Bei manchen wird es aber doch kompliziert – und zwar dann, wenn sich bei ihnen vorne und hinten unterscheiden lässt, die zu teilenden Hälften also nicht gleich sind. Caulobacter, eine im Wasser lebende Bakteriengattung, ist so ein Fall, besitzen die polar aufgebauten Zellen an einem Ende doch einen Stiel, mit dem sie sich gegenseitig verhaken.

Caulobacter crescentus | Zellzyklus von Caulobacter crescentus: Eine Schwärmerzelle verliert seine Geißel, bildet einen Stiel aus und verdoppelt seine DNA (origin of replication: Replikationsstartpunkt). Dann wächst die Zelle in die Länge und teilt sich schließlich in eine größere gestielte Zelle und einen kleineren begeißelten Schwärmer. Während die gestielte Zelle sich weiter teilen kann, muss der Schwärmer vor einer neuen Teilung seine Geißel verlieren und einen Stiel bilden.
Caulobacter vermehrt sich daher auch nicht mit einer normalen, gleichmäßigen Zellteilung, sondern einer ungleichen binären Spaltung. Die gestielte Zelle wächst zunächst in die Länge und verdoppelt die DNA. Dann geschieht Ungewöhnliches: Auf der dem Stiel gegenüberliegenden Seite entsteht eine Geißel, und daraufhin teilt sich das Bakterium in eine längere gestielte Zelle und eine kürzere Schwärmerzelle. Während die gestielte Zelle sich so weiter teilen kann, schwimmt der Schwärmer fort, verliert seine Geißel und verwandelt sich wiederum in eine gestielte, teilungsfähige Zelle – womit der Kreis geschlossen ist.

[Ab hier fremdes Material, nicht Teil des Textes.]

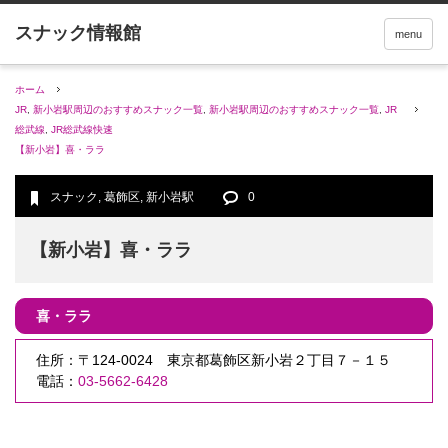
menu
ホーム
JR
,
新小岩駅周辺のおすすめスナック一覧
,
新小岩駅周辺のおすすめスナック一覧
,
JR
総武線
,
JR総武線快速
【新小岩】喜・ララ
スナック
,
葛飾区
,
新小岩駅
0
【新小岩】喜・ララ
喜・ララ
住所：〒124-0024 東京都葛飾区新小岩２丁目７－１５
電話：
03-5662-6428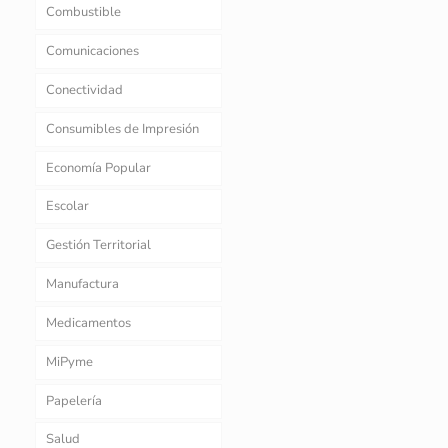
Combustible
Comunicaciones
Conectividad
Consumibles de Impresión
Economía Popular
Escolar
Gestión Territorial
Manufactura
Medicamentos
MiPyme
Papelería
Salud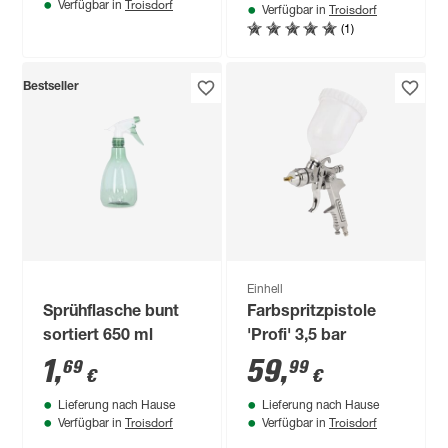
Troisdorf
Verfügbar in
Troisdorf
Verfügbar in
(1)
Bestseller
Einhell
Sprühflasche bunt
Farbspritzpistole
sortiert 650 ml
'Profi' 3,5 bar
1
,
59
,
69
99
€
€
Lieferung nach Hause
Lieferung nach Hause
Troisdorf
Troisdorf
Verfügbar in
Verfügbar in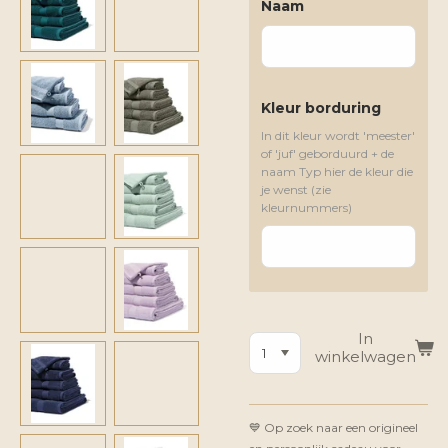
Naam
Kleur borduring
In dit kleur wordt 'meester'
of 'juf' geborduurd + de
naam Typ hier de kleur die
je wenst (zie
kleurnummers)
In
winkelwagen
💙 Op zoek naar een origineel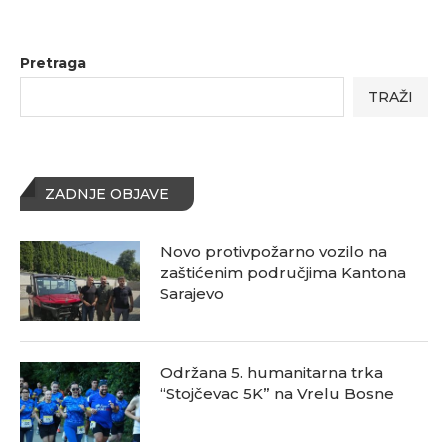
Pretraga
TRAŽI
ZADNJE OBJAVE
Novo protivpožarno vozilo na
zaštićenim područjima Kantona
Sarajevo
Održana 5. humanitarna trka
“Stojčevac 5K” na Vrelu Bosne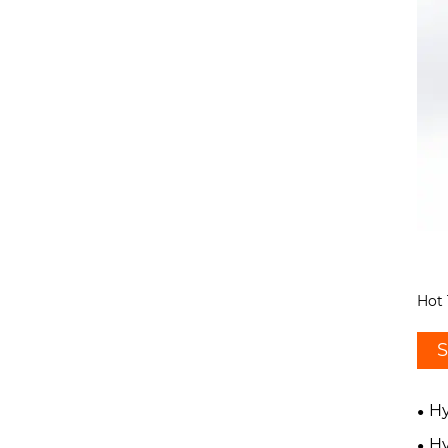
Hot 
S
Hy
Hy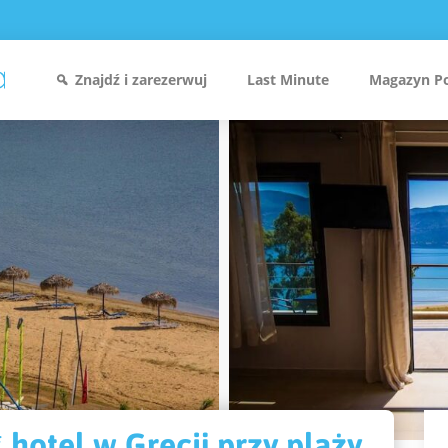
Znajdź i zarezerwuj
Last Minute
Magazyn P
 hotel w Grecji przy plaży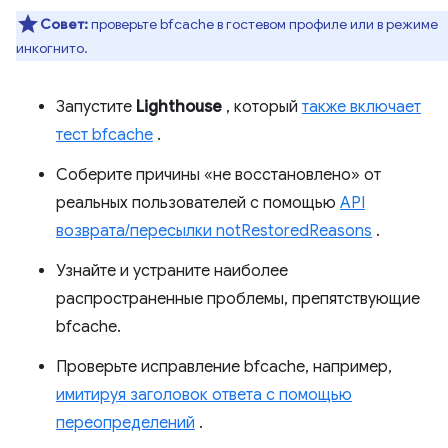
Совет:
проверьте bfcache в гостевом профиле или в режиме
инкогнито.
Запустите
Lighthouse
, который
также включает
тест bfcache
.
Соберите причины «не восстановлено» от
реальных пользователей с помощью
API
возврата/пересылки notRestoredReasons
.
Узнайте и устраните наиболее
распространенные проблемы, препятствующие
bfcache.
Проверьте исправление bfcache, например,
имитируя заголовок ответа с помощью
переопределений
.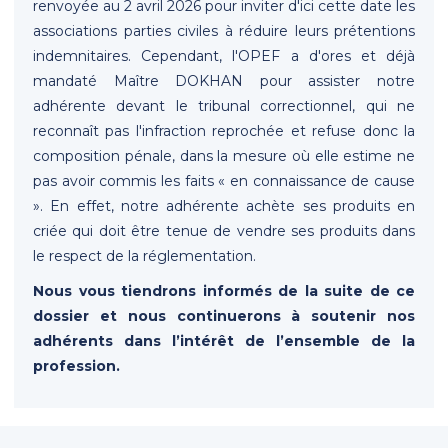
renvoyée au 2 avril 2026 pour inviter d'ici cette date les
associations parties civiles à réduire leurs prétentions
indemnitaires. Cependant, l'OPEF a d'ores et déjà
mandaté Maître DOKHAN pour assister notre
adhérente devant le tribunal correctionnel, qui ne
reconnaît pas l'infraction reprochée et refuse donc la
composition pénale, dans la mesure où elle estime ne
pas avoir commis les faits « en connaissance de cause
». En effet, notre adhérente achète ses produits en
criée qui doit être tenue de vendre ses produits dans
le respect de la réglementation.
Nous vous tiendrons informés de la suite de ce
dossier et nous continuerons à soutenir nos
adhérents dans l’intérêt de l’ensemble de la
profession.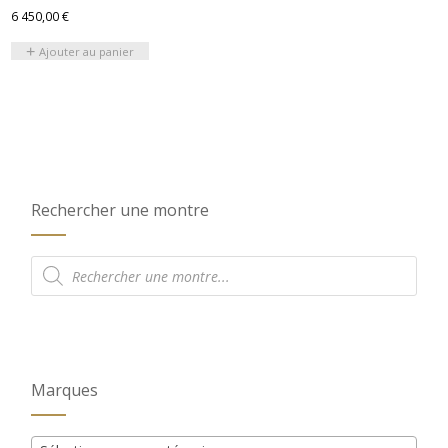
6 450,00
€
Ajouter au panier
Rechercher une montre
Recherche
de
produits
Marques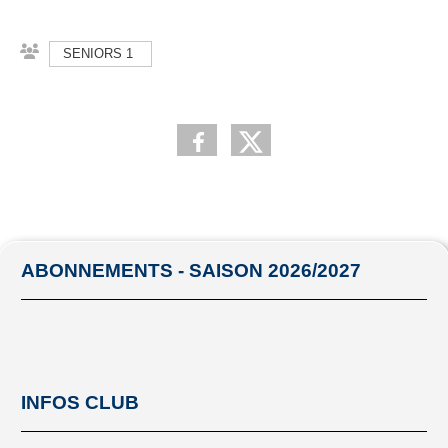
SENIORS 1
ABONNEMENTS - SAISON 2026/2027
INFOS CLUB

Das Bakterium muss also bei der Teilung seinen polaren Aufbau berücksichtigen – und wird damit zu einem Modellorganismus für Zellbiologen, stehen doch die wesentlich komplexer aufgebauten Eukaryoten, also Zellen mit einem echten Zellkern, vor ähnlichen Problemen.

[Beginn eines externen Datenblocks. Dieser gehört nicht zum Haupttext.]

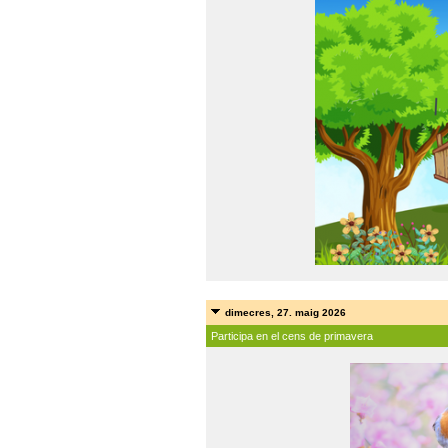
dimecres, 27. maig 2026
Participa en el cens de primavera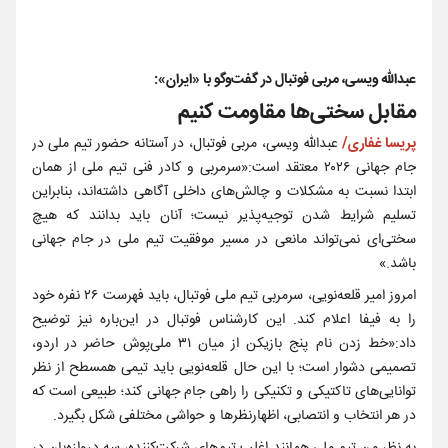
عبدالله ویسی، مربی فوتبال در گفت‌و‌گو با «ایران»:
مقابل سختی‌ها مقاومت کنیم
پریسا غفاری/
عبدالله ویسی، مربی فوتبال، در آستانه حضور تیم ملی در
جام جهانی ۲۰۲۶ معتقد است:«سرمربی و کادر فنی تیم ملی از همان
ابتدا نسبت به مشکلات و چالش‌های داخلی آگاهی داشته‌اند، بنابراین
تسلیم شرایط شدن توجیه‌پذیر نیست؛ آنان باید بدانند که هیچ
سختی‌ای نمی‌تواند مانعی در مسیر موفقیت تیم ملی در جام جهانی
باشد.»
امروز امیر قلعه‌نویی، سرمربی تیم ملی فوتبال، باید فهرست ۲۶ نفره خود
را به فیفا اعلام کند. این کارشناس فوتبال در این‌باره نیز توضیح
داد:«خط زدن نام پنج بازیکن از میان ۳۱ ملی‌پوش حاضر در اردو،
تصمیمی دشوار است؛ با این حال قلعه‌نویی باید تیمی همسطح از نظر
توانایی‌های تاکتیکی و تکنیکی را راهی جام جهانی کند؛ طبیعی است که
در هر انتخاب و انتصابی، اظهارنظرها و حواشی مختلفی شکل بگیرد.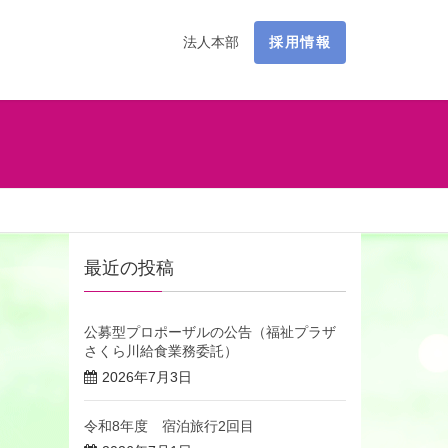
法人本部
採用情報
最近の投稿
公募型プロポーザルの公告（福祉プラザ
さくら川給食業務委託）
2026年7月3日
令和8年度 宿泊旅行2回目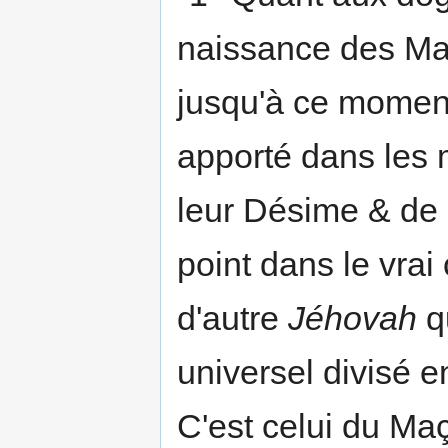
naissance des Maç
jusqu'à ce moment
apporté dans les 
leur Désime & de 
point dans le vra
d'autre
Jéhovah
qu
universel divisé 
C'est celui du Ma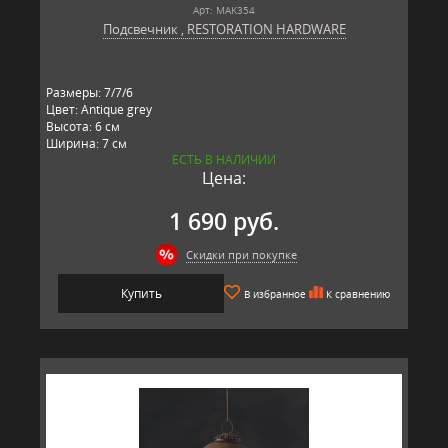
Арт: MAK354
Подсвечник , RESTORATION HARDWARE
Размеры: 7/7/6
Цвет: Antique grey
Высота: 6 см
Ширина: 7 см
ЕСТЬ В НАЛИЧИИ
Длина: 7 см
Цена:
Материал: стекло
Производитель: RESTORATION HARDWARE, США
1 690 руб.
Скидки при покупке
Купить
В избранное
К сравнению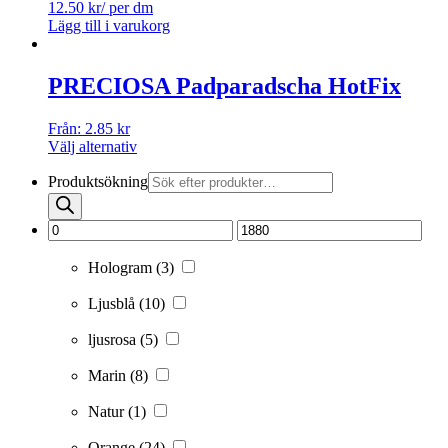
12.50
kr
/ per dm
Lägg till i varukorg
PRECIOSA Padparadscha HotFix
Från:
2.85
kr
Välj alternativ
Produktsökning
Hologram
(3)
Ljusblå
(10)
ljusrosa
(5)
Marin
(8)
Natur
(1)
Orange
(24)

Zemer Gitai, Natalie Dye und Lucy Shapiro von der Universität Stanford wussten bereits, dass ein bestimmtes Protein für die Aufrechterhaltung der Zellform bei Bakterien eine Rolle spielt. Dieses Protein namens MreB entspricht den Aktin-Filamenten der Eukaryoten, deren Geflecht ebenfalls das Zytoskelett stabilisieren.

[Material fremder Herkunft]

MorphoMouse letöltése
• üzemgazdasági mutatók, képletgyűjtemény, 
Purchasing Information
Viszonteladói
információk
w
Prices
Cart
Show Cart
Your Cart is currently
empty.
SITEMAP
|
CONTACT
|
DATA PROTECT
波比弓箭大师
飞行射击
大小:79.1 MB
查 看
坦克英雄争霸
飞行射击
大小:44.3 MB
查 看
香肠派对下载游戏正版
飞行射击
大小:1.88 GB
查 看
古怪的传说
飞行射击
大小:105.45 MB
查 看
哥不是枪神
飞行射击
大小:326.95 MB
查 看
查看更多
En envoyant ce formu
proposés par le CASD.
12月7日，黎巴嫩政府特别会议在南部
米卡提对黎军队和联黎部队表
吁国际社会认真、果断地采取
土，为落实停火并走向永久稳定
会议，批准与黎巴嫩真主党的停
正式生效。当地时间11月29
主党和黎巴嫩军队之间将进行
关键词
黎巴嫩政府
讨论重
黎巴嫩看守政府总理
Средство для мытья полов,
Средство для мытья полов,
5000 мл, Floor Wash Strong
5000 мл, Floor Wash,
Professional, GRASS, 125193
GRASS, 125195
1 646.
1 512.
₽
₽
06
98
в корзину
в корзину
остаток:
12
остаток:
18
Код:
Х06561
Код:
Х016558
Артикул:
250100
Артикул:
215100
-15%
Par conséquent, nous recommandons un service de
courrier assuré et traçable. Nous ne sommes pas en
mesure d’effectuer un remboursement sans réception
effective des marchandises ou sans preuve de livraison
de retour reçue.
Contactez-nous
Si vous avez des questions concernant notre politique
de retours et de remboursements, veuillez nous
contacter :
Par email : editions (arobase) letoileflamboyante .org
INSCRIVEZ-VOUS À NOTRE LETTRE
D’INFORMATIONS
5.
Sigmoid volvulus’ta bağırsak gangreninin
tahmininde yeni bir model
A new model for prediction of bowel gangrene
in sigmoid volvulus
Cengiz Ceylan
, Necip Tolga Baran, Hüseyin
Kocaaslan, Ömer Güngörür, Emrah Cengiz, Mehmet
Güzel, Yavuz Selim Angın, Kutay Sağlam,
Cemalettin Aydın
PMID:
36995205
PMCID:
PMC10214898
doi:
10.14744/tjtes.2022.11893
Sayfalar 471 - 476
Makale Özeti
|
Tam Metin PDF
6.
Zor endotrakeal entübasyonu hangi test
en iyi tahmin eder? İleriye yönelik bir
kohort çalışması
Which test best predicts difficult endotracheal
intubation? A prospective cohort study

Wirkung von MreB | Im Lichtmikroskop (linke Spalte) sowie mit verschiedenen Färbungen (mittlere und rechte Spalte) untersuchten die Forscher die Bildung des Replikationsstartpunkts bei Caulobacter crescentus: Während beim Widltyp (oben) die DNA-Verdopplung an einem Zellpol stattfindet, ist bei Stämmen mit zu wenig (2. Reihe) oder zu viel von dem Protein MreB (3. Reihe) die DNA-Verdopplung gestört. Eine Veränderung des Proteins CreS (unten) hat keinen Effekt.
Die Forscher züchteten daher Stämme von Caulobacter crescentus, bei denen das Gen für MreB deaktiviert war. Das Fehlen des Proteins hatte dramatische Folgen für die Zellteilung: Die Verdopplung der DNA fand in den Schwärmerzellen nicht mehr wie üblich in unmittelbarer Nähe der Geißel statt, sondern wahllos irgendwo in der Zelle. Offensichtlich "wusste" das Bakterium ohne MreB nicht mehr, wo vorne und hinten ist.

Ein ähnlicher Effekt trat bei Stämmen auf, die zu viel MreB produzierten. Ein anderes Protein namens CreS, das ebenfalls im Verdacht stand, bei der Zellteilung mitzumischen, hatte dagegen keinen Effekt auf die DNA-Verdopplungsmaschinerie.

Durch Fluoreszenzmarkierung konnten die Forscher das Schicksal von MreB genauer verfolgen: In den gestielten Caulobacter-Zellen durchzieht das Protein wie eine Spirale den gesamten Zellkörper. Während die Zelle in die Länge wächst, verdichtet sich diese Spirale zu einem Ring, der sich genau an der Stelle positioniert, wo sich die Zelle bei der Teilung durchschnürt. Nach der Teilung bilden beide Töchter, die gestielte Zelle und der Schwärmer, wiederum die spiralförmige Proteinform aus.

Die Forscher vermuten, dass durch den Wechsel zwischen Spiral- und Ringform von MreB weitere für die Zellteilung wichtige Proteine an die richtige Stelle innerhalb der Zelle transportiert werden. Das Protein scheint demnach tatsächlich – wie Aktin bei Eukaryoten – nicht nur für das Zellskelett, sondern auch für die Polarität der Zelle eine wichtige Rolle zu spielen. Das Problem, vorne und hinten voneinander zu unterscheiden, haben also prokaryotische und eukaryotische Zellen auf ähnliche Weise gelöst.